Editorial: What is the state’s role in supporting higher education?

Editorial Board

We don’t always write several days’ worth of editorials about one event, but when we do, it’s because we think the event was important. It may seem as if we were beating to death the horse that is the installation speech of Iowa State’s new president, Steven Leath.

We would be remiss if we chose to single out a few sound bites rather than unpacking the whole 27-page oration. Our goal is to consider as much of Leath’s address as we can, in service to our own understanding just as much as yours. The installation of a new administration is an inherently important event. Given the magnitude of what just happened, we all have an obligation to make as much sense of it as we can, even if that requires comment-by-comment analysis.

One of the things he said in his speech Friday was that government support of Iowa State is critical to its success. Speaking to Gov.

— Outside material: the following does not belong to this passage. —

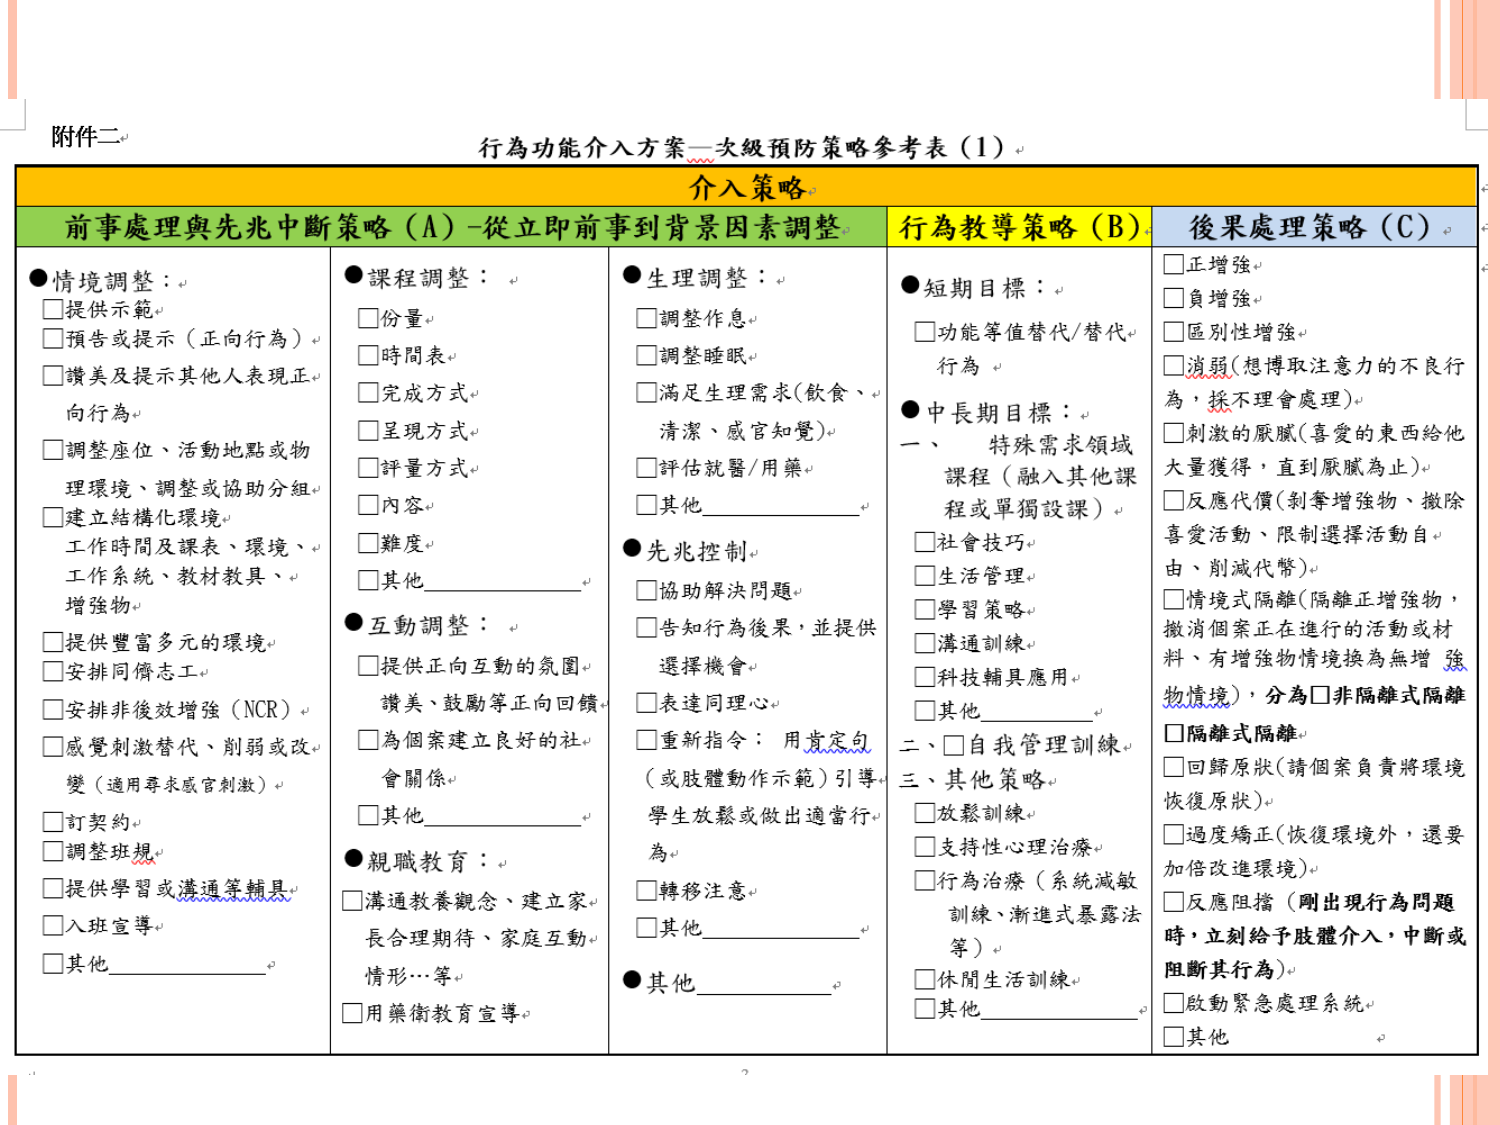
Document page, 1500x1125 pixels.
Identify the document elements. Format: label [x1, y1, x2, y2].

picture [0, 99, 1488, 1075]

Branstad and Lt. Gov. Reynolds, he said, “Your support is key to our ability to fulfill the mission of this great university.”

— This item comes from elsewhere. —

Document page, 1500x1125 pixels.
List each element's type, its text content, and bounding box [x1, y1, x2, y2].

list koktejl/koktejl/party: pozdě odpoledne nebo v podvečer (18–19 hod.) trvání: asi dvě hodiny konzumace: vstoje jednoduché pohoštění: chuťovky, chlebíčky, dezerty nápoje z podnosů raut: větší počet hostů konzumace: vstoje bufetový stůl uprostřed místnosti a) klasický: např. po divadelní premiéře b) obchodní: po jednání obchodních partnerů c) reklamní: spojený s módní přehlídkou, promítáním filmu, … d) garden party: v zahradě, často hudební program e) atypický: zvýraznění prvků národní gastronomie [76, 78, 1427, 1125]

As a public university, a great deal of our funding comes from legislative appropriations. That money is necessary for our existence, and this year narrowly emerged from a recent period of great decline.

The tone of Leath’s speech was decidedly pro-business and pro-industry. Certainly, those things are important. Industrial development drives economic growth, of course, and business is a vital activity in today’s commercial world. Can you imagine trying to return to an economy in which almost everyone produces almost their household’s entire needs?

Implementing his vision of outreach by Iowa State to the public took the form of providing solutions to economic problems. “We need to create the most innovative, flexible and agile partnership model ever seen at an American university,” he said. The “framework” Leath wants should “address a number of challenges associated with Iowa’s ability to form new businesses, grow existing industry, support communities and transplant companies to the state.”

For the same purpose of economic development, the state of Iowa grants tax incentives for everything from the film industry (to the tune of $32 million by the time that tax credit ended in 2009) to fertilizer companies (for example, more than $50 million to Orascom Construction’s Iowa Fertilizer Co.). Universities, however, cannot be given those kind of incentives.

To the extent that it is profitable in a monetary way, education is profitable over time, not immediately. Short-term gains are few. Support for Iowa State from the state Legislature must come from actual appropriations of real money.